The food contaminant fumonisin B(1) reduces the maturation of porcine CD11R1(+) intestinal antigen presenting cells and antigen-specific immune responses, leading to a prolonged intestinal ETEC infection
Devriendt, Bert × Gallois, Melanie Verdonck, Frank Wache, Yann Bimczok, Diane Oswald, Isabelle P Goddeeris, Bruno Cox, Eric #
Veterinary research vol:40 issue:4
Consumption of food or feed contaminated with fumonisin B(1) (FB(1)), a mycotoxin produced by Fusarium verticillioides, can lead to disease in humans and animals. The present study was conducted to examine the effect of FB1 intake on the intestinal immune system. Piglets were used as a target and as a model species for humans since their gastro-intestinal tract is very similar.
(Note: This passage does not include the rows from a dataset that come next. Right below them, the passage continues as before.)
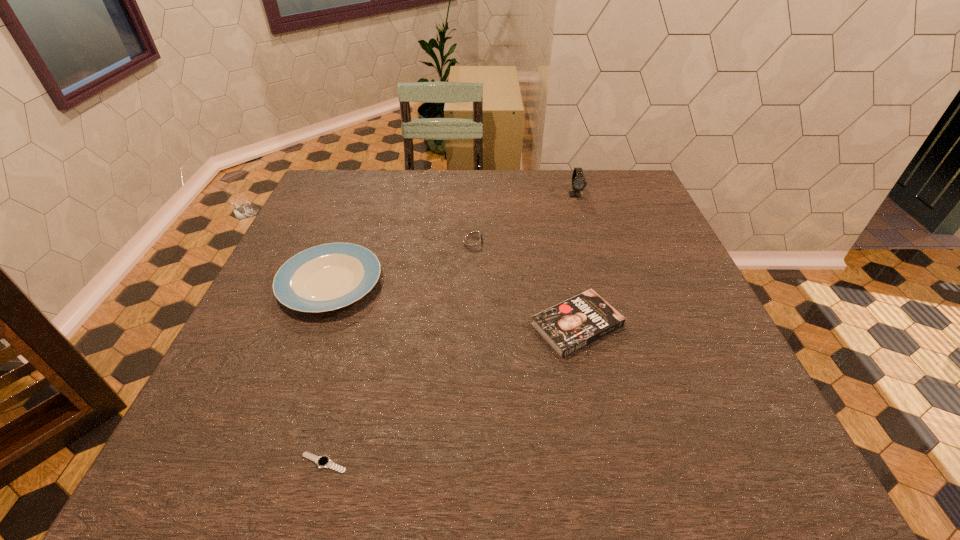
Where is `free spot that satisfies the following two spatial constraints: 1. on the face of the second tallest watch; 2. on the front side of the shortest watch`? This screenshot has width=960, height=540. free spot that satisfies the following two spatial constraints: 1. on the face of the second tallest watch; 2. on the front side of the shortest watch is located at coordinates (469, 463).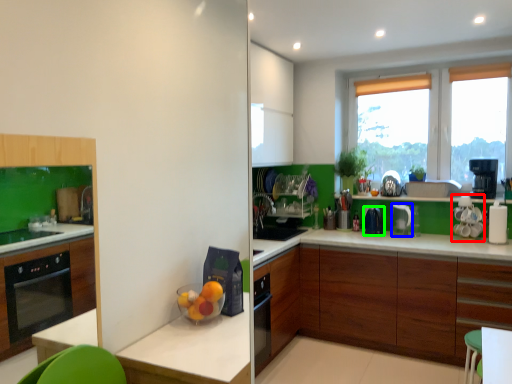
Question: Estimate the real-world distances between objects in this image. Which object is farther from appliance (highlighted by a red box), kitchen appliance (highlighted by a blue box) or kitchen appliance (highlighted by a green box)?

Choices:
 (A) kitchen appliance
 (B) kitchen appliance

Answer: (B)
The animals were orally exposed to a low dose of FB(1) (1 mg/kg body weight FB(1)) for 10 days which did not result in clinical signs. However, when compared to non-exposed animals, FB(1)-exposed animals showed a longer shedding of F4(+) enterotoxigenic Escherichia coli (ETEC) following infection and a lower induction of the antigen-specific immune response following oral immunization. Further analyses to elucidate the mechanisms behind these observations revealed a reduced intestinal expression of IL-12p40, an impaired function of intestinal antigen presenting cells (APC), with decreased upregulation of Major Histocompatibility Complex Class II molecule (MHC-II) and reduced T cell stimulatory capacity upon stimulation. Taken together, these results indicate an FB(1)-mediated reduction of in vivo APC maturation.